Title :
A global, boundary-centric framework for unit selection text-to-speech synthesis
Author :
Bellegarda, Jerome R.
Author_Institution :
Speech & Language Technol. Group, Apple Comput. Inc., Cupertino, CA, USA
fDate :
5/1/2006 12:00:00 AM
Abstract :
The level of quality that can be achieved by modern concatenative text-to-speech synthesis heavily depends on the optimization criteria used in the unit selection process. While effective cost functions arise naturally for prosody assessment, the criteria typically selected to quantify discontinuities in the speech signal do not closely reflect users´ perception of the resulting acoustic waveform. This paper introduces an alternative feature extraction paradigm, which eschews general purpose Fourier analysis in favor of a modal decomposition separately optimized for each boundary region. The ensuing transform framework preserves, by construction, those properties of the waveform which are globally relevant to each concatenation considered. In addition, it leads to a novel discontinuity measure which jointly, albeit implicitly, accounts for both interframe incoherence and discrepancies in formant frequencies/bandwidths. Experimental evaluations are conducted to characterize the behavior of this new metric, first on a contiguity prediction task, and then via a systematic listening comparison using a conventional metric as baseline.

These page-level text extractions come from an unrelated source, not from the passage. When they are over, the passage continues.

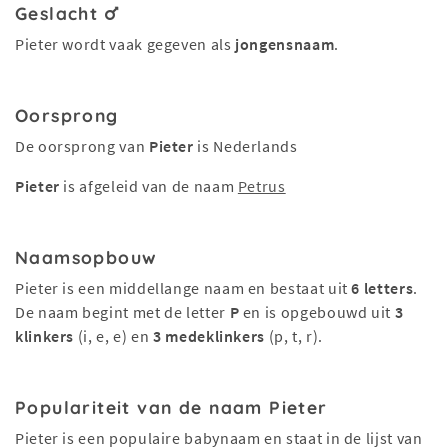
Geslacht
Pieter wordt vaak gegeven als
jongensnaam
.
Oorsprong
De oorsprong van
Pieter
is Nederlands
Pieter
is afgeleid van de naam
Petrus
Naamsopbouw
Pieter is een middellange naam en bestaat uit
6 letters
.
De naam begint met de letter
P
en is opgebouwd uit
3
klinkers
(i, e, e) en
3 medeklinkers
(p, t, r).
Populariteit van de naam Pieter
Pieter is een populaire babynaam en staat in de lijst van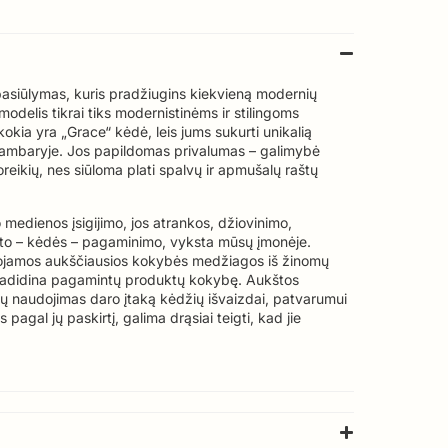
 pasiūlymas, kuris pradžiugins kiekvieną modernių
delis tikrai tiks modernistinėms ir stilingoms
kia yra „Grace“ kėdė, leis jums sukurti unikalią
ambaryje. Jos papildomas privalumas – galimybė
 poreikių, nes siūloma plati spalvų ir apmušalų raštų
edienos įsigijimo, jos atrankos, džiovinimo,
ukto – kėdės – pagaminimo, vyksta mūsų įmonėje.
dojamos aukščiausios kokybės medžiagos iš žinomų
 padidina pagamintų produktų kokybę. Aukštos
ų naudojimas daro įtaką kėdžių išvaizdai, patvarumui
 pagal jų paskirtį, galima drąsiai teigti, kad jie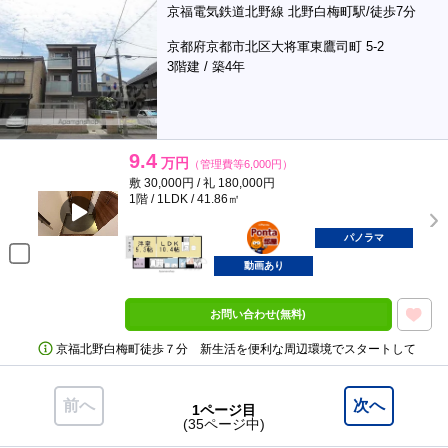
京福電気鉄道北野線 北野白梅町駅/徒歩7分
京都府京都市北区大将軍東鷹司町 5-2
3階建 / 築4年
9.4
万円
（管理費等6,000円）
敷 30,000円 / 礼 180,000円
1階 / 1LDK / 41.86㎡
ポンタ
部屋
パノラマ
動画あり
お問い合わせ(無料)
京福北野白梅町徒歩７分 新生活を便利な周辺環境でスタートして
前へ
次へ
1ページ目
(35ページ中)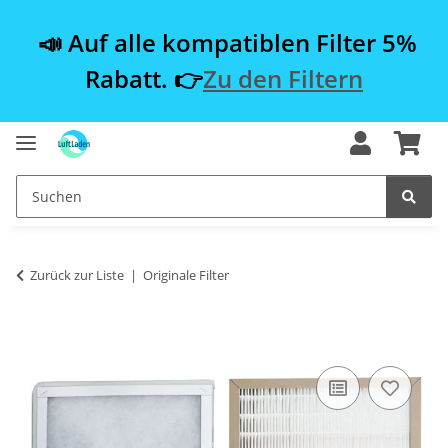
📣 Auf alle kompatiblen Filter 5%
Rabatt. 👉
Zu den Filtern
Zurück zur Liste
Originale Filter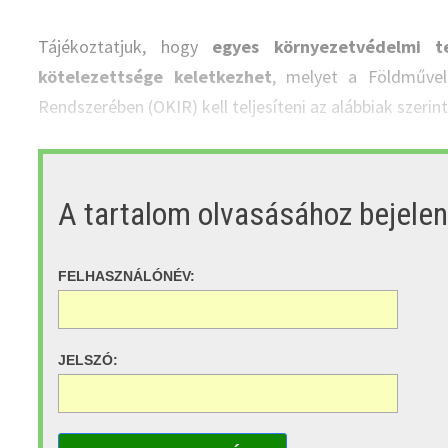
Tájékoztatjuk, hogy
egyes környezetvédelmi t
kötelezettsége keletkezhet
, melyet a Földművel
Rendszerében (OKIR) kell teljesíteni az alábbiak szerint
A tartalom olvasásához bejele
FELHASZNÁLÓNÉV:
JELSZÓ: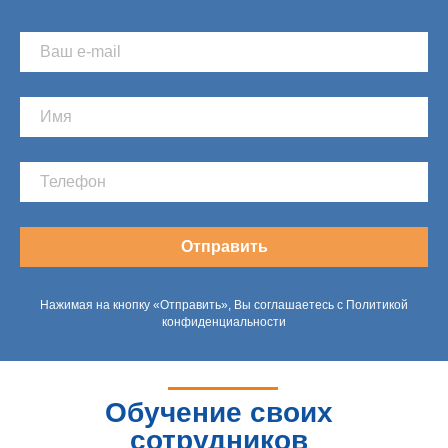
Отправить
Нажимая на кнопку «Отправить», Вы соглашаетесь с Политикой
конфиденциальности
Обучение своих
сотрудников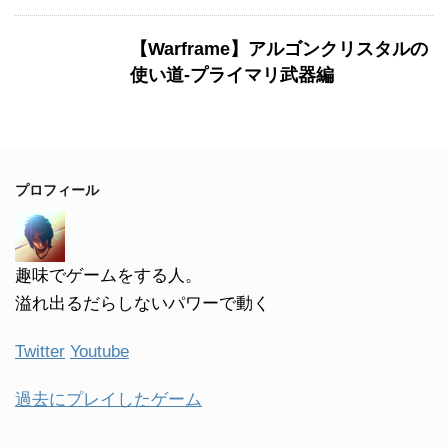
【Warframe】アルゴンクリスタルの
使い道-プライマリ武器編
プロフィール
趣味でゲームをする人。
溢れ出るだらしないパワーで動く
Twitter
Youtube
過去にプレイしたゲーム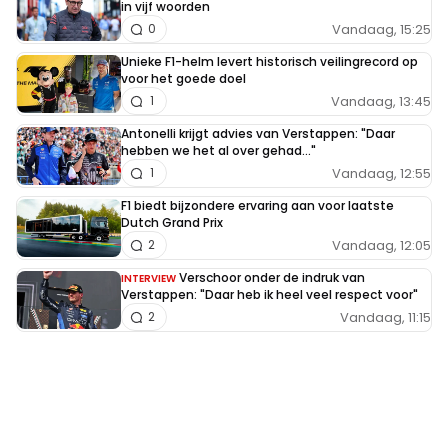
in vijf woorden
Vandaag, 15:25
0
Unieke F1-helm levert historisch veilingrecord op
voor het goede doel
Vandaag, 13:45
1
Antonelli krijgt advies van Verstappen: "Daar
hebben we het al over gehad..."
Vandaag, 12:55
1
F1 biedt bijzondere ervaring aan voor laatste
Dutch Grand Prix
Vandaag, 12:05
2
Verschoor onder de indruk van
INTERVIEW
Verstappen: "Daar heb ik heel veel respect voor"
Vandaag, 11:15
2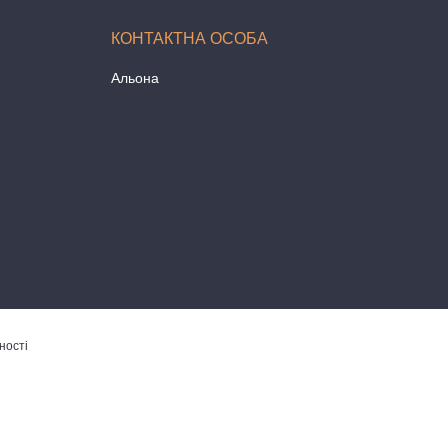
Альона
ності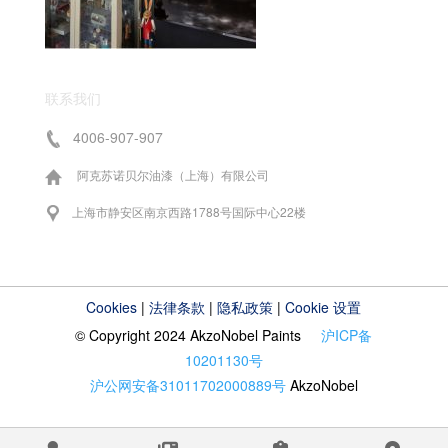
联系我们
4006-907-907
阿克苏诺贝尔油漆（上海）有限公司
上海市静安区南京西路1788号国际中心22楼
Cookies
|
法律条款
|
隐私政策
|
Cookie 设置
© Copyright 2024 AkzoNobel Paints
沪ICP备
10201130号
沪公网安备31011702000889号
AkzoNobel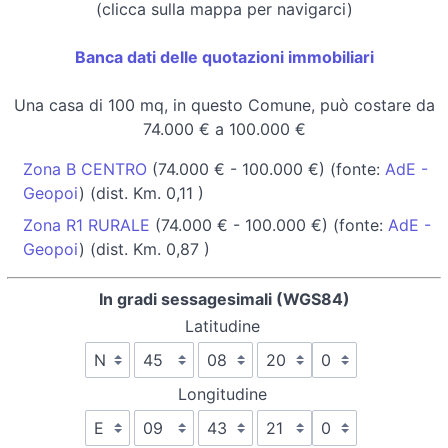
(clicca sulla mappa per navigarci)
Banca dati delle quotazioni immobiliari
Una casa di 100 mq, in questo Comune, può costare da
74.000 € a 100.000 €
Zona B CENTRO
(74.000 € - 100.000 €) (fonte:
AdE -
Geopoi
) (dist. Km. 0,11 )
Zona R1 RURALE
(74.000 € - 100.000 €) (fonte:
AdE -
Geopoi
) (dist. Km. 0,87 )
In gradi sessagesimali (WGS84)
Latitudine
Longitudine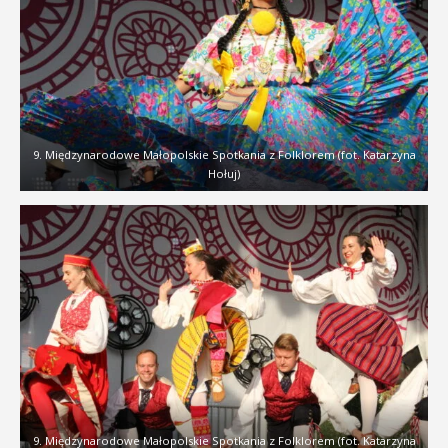
9. Międzynarodowe Małopolskie Spotkania z Folklorem (fot. Katarzyna
Hołuj)
9. Międzynarodowe Małopolskie Spotkania z Folklorem (fot. Katarzyna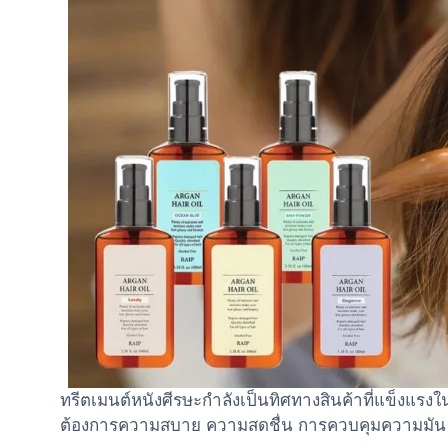
ทรีตเมนต์หนังศีรษะกำลังเป็นทิศทางสินค้าที่แข็งแรงใ
ต้องการความสบาย ความสดชื่น การควบคุมความมัน ลด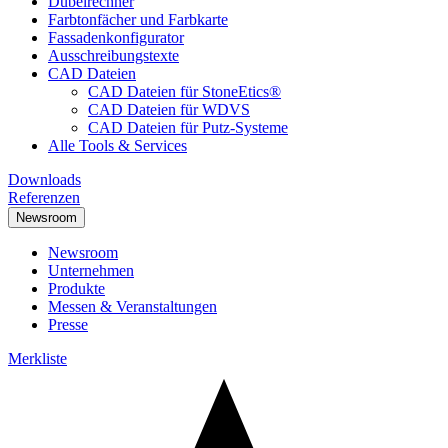
Dübelrechner
Farbtonfächer und Farbkarte
Fassadenkonfigurator
Ausschreibungstexte
CAD Dateien
CAD Dateien für StoneEtics®
CAD Dateien für WDVS
CAD Dateien für Putz-Systeme
Alle Tools & Services
Downloads
Referenzen
Newsroom
Newsroom
Unternehmen
Produkte
Messen & Veranstaltungen
Presse
Merkliste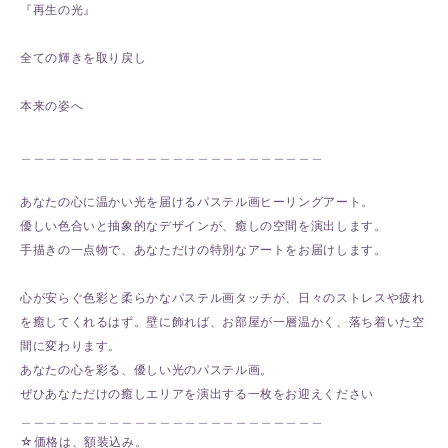
『再生の光』
全ての輝きを取り戻し
本来の姿へ
＿＿＿＿＿＿＿＿＿＿＿＿＿＿＿＿＿＿＿＿＿＿＿＿
あなたの心に温かい光を届けるパステル画ヒーリングアート。
優しい色合いと抽象的なデザインが、癒しの空間を演出します。
手描きの一点物で、あなただけの特別なアートをお届けします。
心が安らぐ色彩と柔らかなパステル画タッチが、日々のストレスや疲れ
を癒してくれるはず。壁に飾れば、お部屋が一層温かく、落ち着いた空
間に変わります。
あなたの心を彩る、優しい光のパステル画。
ぜひあなただけの癒しエリアを演出する一枚をお迎えください
＿＿＿＿＿＿＿＿＿＿＿＿＿＿＿＿＿＿＿＿＿＿＿＿
☆価格は、額装込み。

The results underscore the viability of the proposed framework in quantifying the perception of discontinuity between acoustic units.
Keywords :
Fourier analysis; feature extraction; speech processing; speech synthesis; Fourier analysis; discontinuity perception; feature extraction paradigm; modal decomposition; prosody assessment; segment concatenation; text-to-speech synthesis; unit selection process; Acoustic measurements; Acoustic waves; Assembly; Bandwidth; Cost function; Feature extraction; Frequency measurement; Modal analysis; Signal synthesis; Speech synthesis; Discontinuity perception; distance measure; join cost; modal analysis; segment concatenation; text-to-speech synthesis; unit selection;
Journal_Title :
Audio, Speech, and Language Processing, IEEE Transactions on
DOI :
10.1109/TSA.2005.858048